Pose landmark coordinates:
============================================================

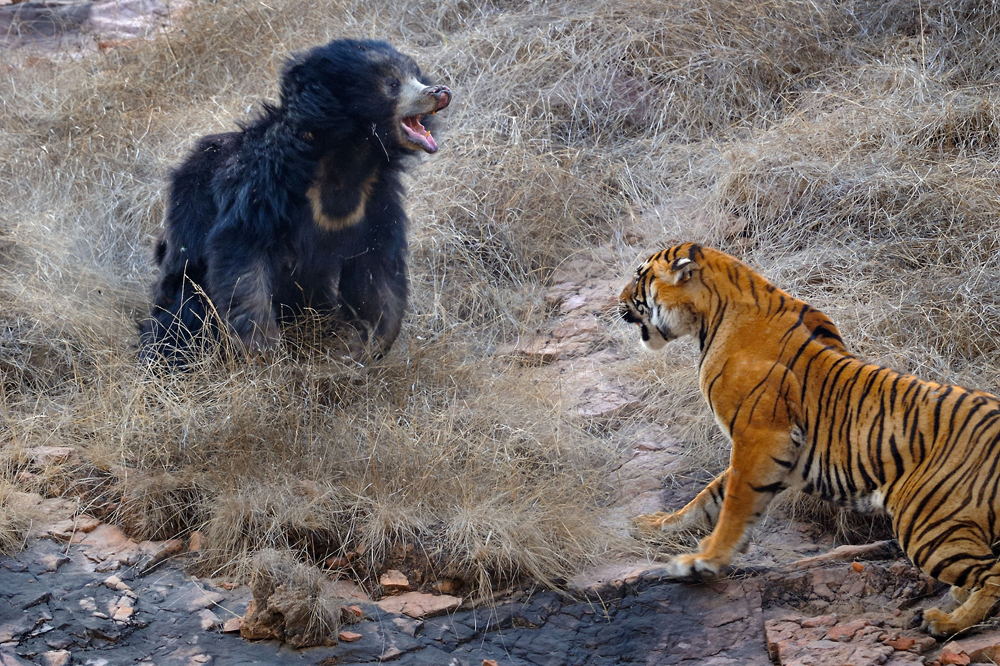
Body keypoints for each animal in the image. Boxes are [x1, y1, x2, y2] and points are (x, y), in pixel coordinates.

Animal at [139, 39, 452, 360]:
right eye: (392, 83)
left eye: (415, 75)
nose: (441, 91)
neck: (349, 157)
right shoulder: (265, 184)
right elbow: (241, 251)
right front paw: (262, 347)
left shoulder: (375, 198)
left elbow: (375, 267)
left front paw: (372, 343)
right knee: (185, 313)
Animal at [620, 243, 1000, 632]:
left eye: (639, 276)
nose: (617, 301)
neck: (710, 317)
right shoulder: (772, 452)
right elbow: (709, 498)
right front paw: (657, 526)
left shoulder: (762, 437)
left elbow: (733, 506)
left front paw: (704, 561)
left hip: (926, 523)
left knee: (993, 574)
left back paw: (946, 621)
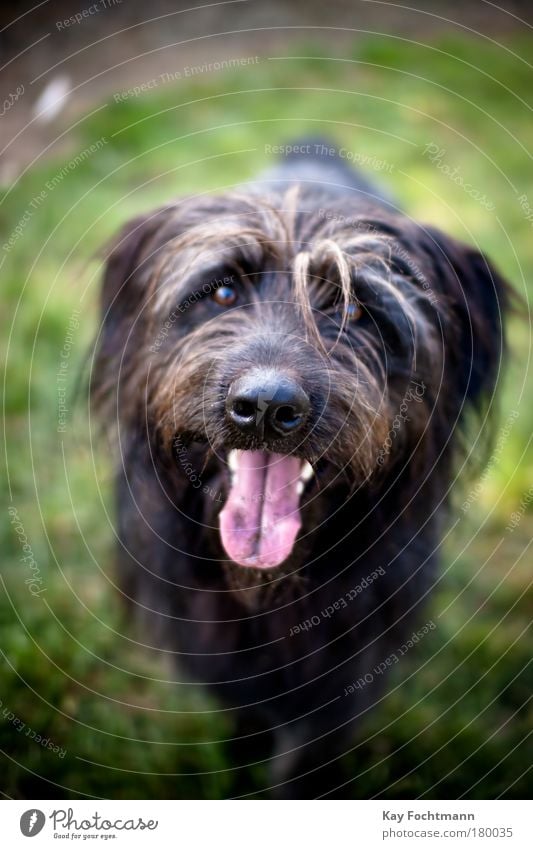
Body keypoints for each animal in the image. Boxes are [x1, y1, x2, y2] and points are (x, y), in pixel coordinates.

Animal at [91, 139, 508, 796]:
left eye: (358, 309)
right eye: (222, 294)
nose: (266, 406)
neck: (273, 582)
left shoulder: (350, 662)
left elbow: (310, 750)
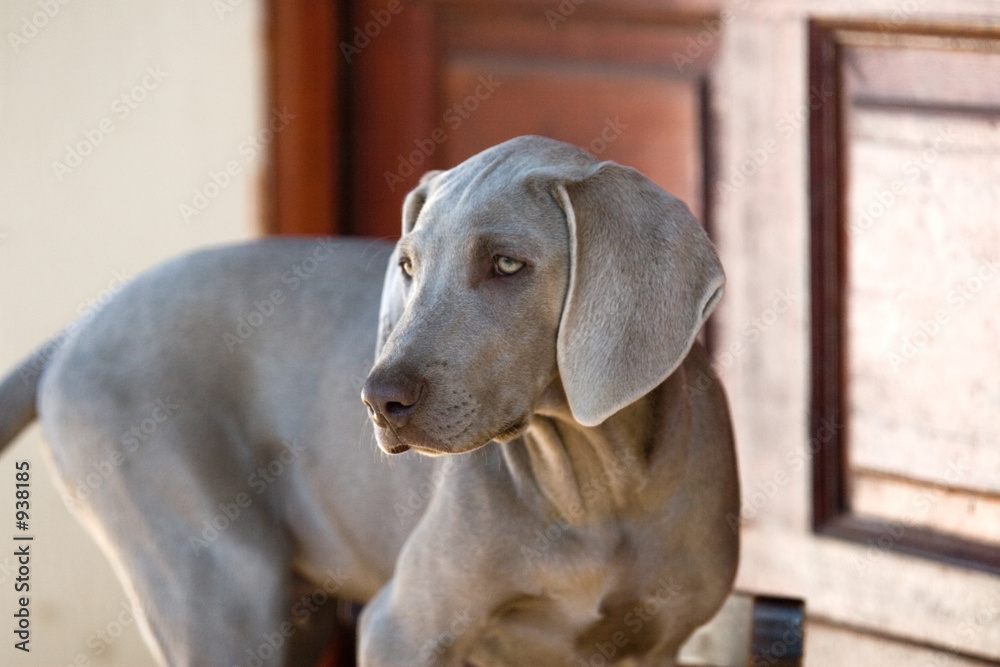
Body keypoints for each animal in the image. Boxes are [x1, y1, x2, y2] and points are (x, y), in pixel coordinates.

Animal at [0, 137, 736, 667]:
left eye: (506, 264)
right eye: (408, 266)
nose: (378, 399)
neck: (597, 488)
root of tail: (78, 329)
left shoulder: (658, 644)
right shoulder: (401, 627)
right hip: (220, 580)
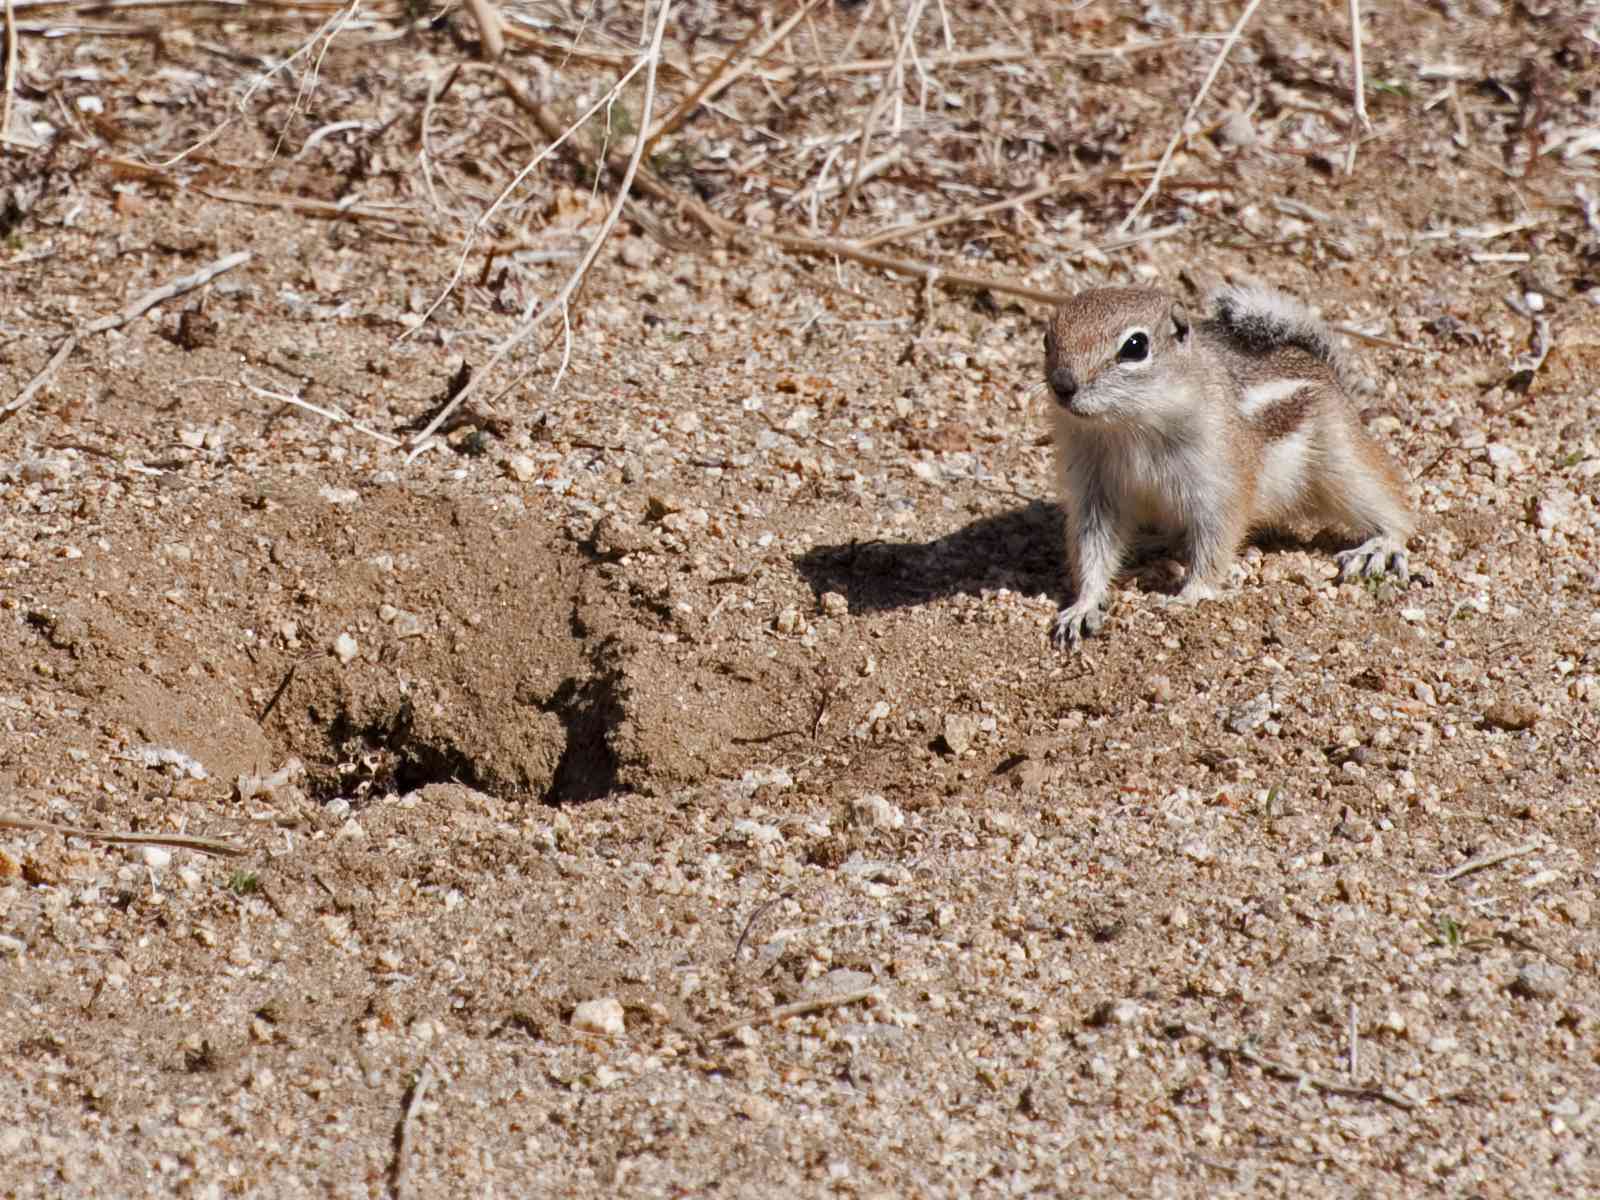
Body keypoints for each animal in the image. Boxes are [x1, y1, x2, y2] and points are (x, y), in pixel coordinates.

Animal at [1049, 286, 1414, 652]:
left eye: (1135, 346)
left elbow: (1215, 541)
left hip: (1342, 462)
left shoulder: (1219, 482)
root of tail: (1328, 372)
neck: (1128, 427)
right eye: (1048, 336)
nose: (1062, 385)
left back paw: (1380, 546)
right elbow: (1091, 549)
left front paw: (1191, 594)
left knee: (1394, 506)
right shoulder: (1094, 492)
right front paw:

============================================================

→ TO DO
Your answer must consist solely of the lines from the one containing "right eye: (408, 266)" through the last line of the records above, copied exactly, with every picture left out.

→ ANSWER BOX
right eye: (408, 266)
nose: (378, 399)
neck: (597, 488)
root of tail: (78, 329)
left shoulder: (658, 644)
right shoulder: (401, 627)
right hip: (220, 580)
Body keypoints for each animal in the image. Boxes are [x1, y1, x2, y2] and points are (x, y), in pixel coordinates.

Animal at [1049, 286, 1414, 652]:
left eye: (1135, 346)
left elbow: (1215, 541)
left hip: (1342, 462)
left shoulder: (1219, 482)
root of tail: (1328, 372)
neck: (1128, 427)
right eye: (1048, 336)
nose: (1062, 385)
left back paw: (1380, 546)
right elbow: (1091, 549)
left front paw: (1191, 594)
left knee: (1394, 506)
right shoulder: (1094, 492)
right front paw:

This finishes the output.